Mas alguns a compreenderam como sendo uma proibição absoluta. Assim, o Dr. D.H.Kress, um consciencioso médico servindo como missionário na Austrália, baniu totalmente os ovos de sua mesa, assim como os produtos lácteos e diversos outros alimentos. Suas privações produziram finalmente deficiências alimentares que lhe trouxeram grave atentado a sua saúde. Ellen White lhe escreveu então em maio de 1901 para lhe exortar a não exagerar com relação à reforma sanitária. […] Procure ovos provenientes de galinhas sadias. Consuma-os crus ou cozidos. Misture-os crus, no melhor suco de uva que você encontrar. Isto dará o que é necessário ao seu organismo. Não creia, nem por um instante, que agindo assim você não está na verdade. […] Declaro que o leite e os ovos deveriam ser incluídos em sua alimentação. […] Você está em perigo tomando a reforma sanitária de maneira tão radical, e de prescrever para si mesmo uma alimentação deficitária. […] E os ovos contêm propriedades que são agentes medicinais para combater venenos. E conquanto tenham sido dadas advertências contra o uso desses artigos em famílias onde as crianças eram viciadas, e muito viciadas no hábito da masturbação, contudo não devemos considerar um princípio de proibição usar ovos de galinhas bem cuidadas e alimentadas devidamente.” (Lettre d’Ellen White 37, 1901; grande parte do conteúdo desta carta está acessível no Conselhos Sobre o Regime Alimentar 202-217).

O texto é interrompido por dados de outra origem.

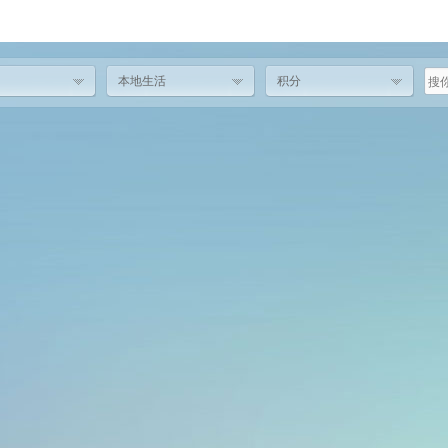
本地生活
积分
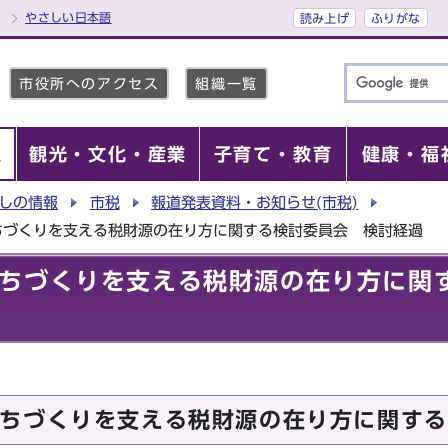
やさしい日本語
読み上げ
ふりがな
市役所へのアクセス
組織一覧
報
観光・文化・産業
子育て・教育
健康・福
しの情報
市税
報道発表資料・お知らせ(市税)
ちづくりを支える税財源の在り方に関する検討委員会 検討経過
ちづくりを支える税財源の在り方に関
ちづくりを支える税財源の在り方に関する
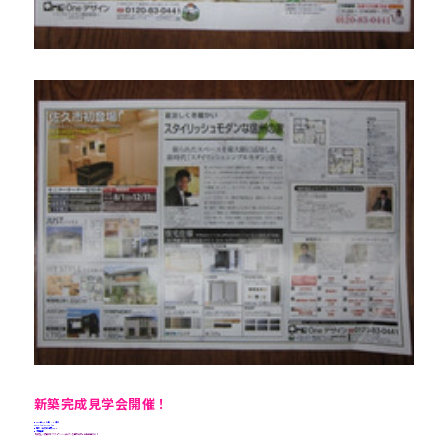
新築完成見学会開催！
■ 2014年7/5（土）・6（日）
AM10：00～PM4：00
■ 場所：佐久市平塚153-2
■ 入場無料
『夏涼しく冬暖かいスタイリッシュモダンな信州の家』の見学会です！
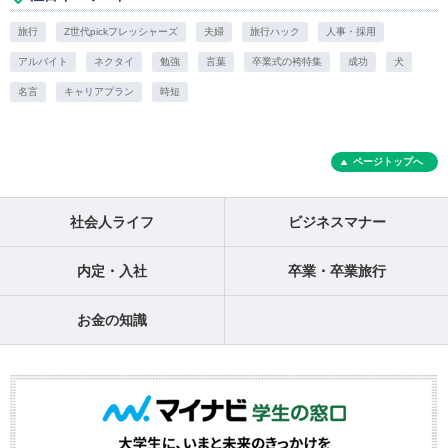
旅行
Z世代pickフレッシャーズ
夫婦
旅行ハック
人事・採用
アルバイト
ネクタイ
勉強
言葉
卒業式の袴特集
成功
犬
名言
キャリアプラン
時短
ページトップへ
社会人ライフ
ビジネスマナー
内定・入社
卒業・卒業旅行
お金の知識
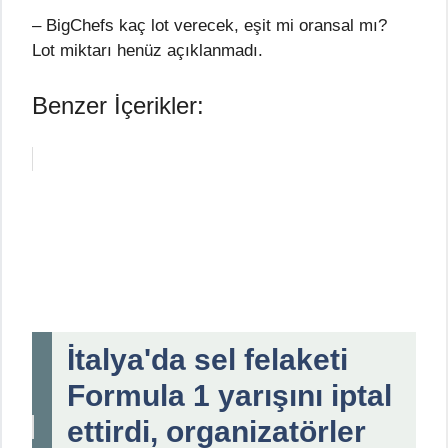
– BigChefs kaç lot verecek, eşit mi oransal mı?
Lot miktarı henüz açıklanmadı.
Benzer İçerikler:
İtalya'da sel felaketi
Formula 1 yarışını iptal
ettirdi, organizatörler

Observe o fator contextual neste conselho, e como ele concerne a um problema específico. Observe também os princípios que Ellen White destaca. Por exemplo, é melhor comer ovos “de galinhas bem cuidadas e alimentadas devidamente”. Voltaremos mais adiante sobre a questão do contexto e sobre a importância dos princípios. Porém, fiquemos ainda um pouco com o Dr. Kress.

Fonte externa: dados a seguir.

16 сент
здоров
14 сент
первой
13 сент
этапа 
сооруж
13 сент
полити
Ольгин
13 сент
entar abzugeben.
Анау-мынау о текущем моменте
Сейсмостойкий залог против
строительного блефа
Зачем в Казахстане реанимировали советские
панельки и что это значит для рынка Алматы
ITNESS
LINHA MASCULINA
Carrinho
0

Kress respondeu no mês seguinte à Ellen White. “Posso ver que minha firme posição no que concerne o leite e os ovos me colocaram em perigo de cair no exagero e sou muito grato ao Senhor por Ele me haver corrigido. […] Agora, no que concerne, no que eu saiba, sigo fielmente todas as instruções que Deus me tem comunicado por vosso intermédio. Emprego os ovos e o leite, e o faço sem remorso na consciência. Antes não o podia fazer sem me sentir condenado e eu creio sinceramente que existe esperança que reencontre a saúde, senão o Senhor não me teria enviado esta mensagem.” (D. H. Kress à E. G. White, 28 de Junho de 1901).

Quarenta e três anos mais tarde, Kress coloca sua experiência nestes termos: “Algumas almas honestas tomaram uma posição extrema com relação a certas declarações feitas por Ellen White sobre o uso de alimentos de origem animal, tais como os ovos e o leite.” Falando de seus próprios exageros, ele disse: “Eu enfraqueci ao ponto de morrer. […] Irmã White me viu em visão e me enviou muitas cartas, colocando em evidência as causas de minha condição física, e me exortando a mudar meus hábitos alimentares. […] Após ter recebido sua mensagem, comecei a mudar, empregando ovos como me foi recomendado, e do leite e com a graça de Deus, conheci uma boa recuperação. […] Isto faz mais de quarenta anos. Estou agora ao ponto de completar meus oitenta anos e tenho condições de passar três horas por dia em meu escritório, no sanatório. Sou devedor da saúde que me foi dada tão generosamente, às mensagens que me foram dirigidas em uma época onde a cura, do ponto de vista humano, parecia tão sem esperança. Continuo a seguir as instruções empregando o leite e os ovos.” (D. H. Kress, carta não publicada, o6 de janeiro de 1944)

Dr. Kress estava aparentemente convencido no fim de sua vida que Ellen White o tinha conduzido a renunciar as interpretações extremas de seus escritos.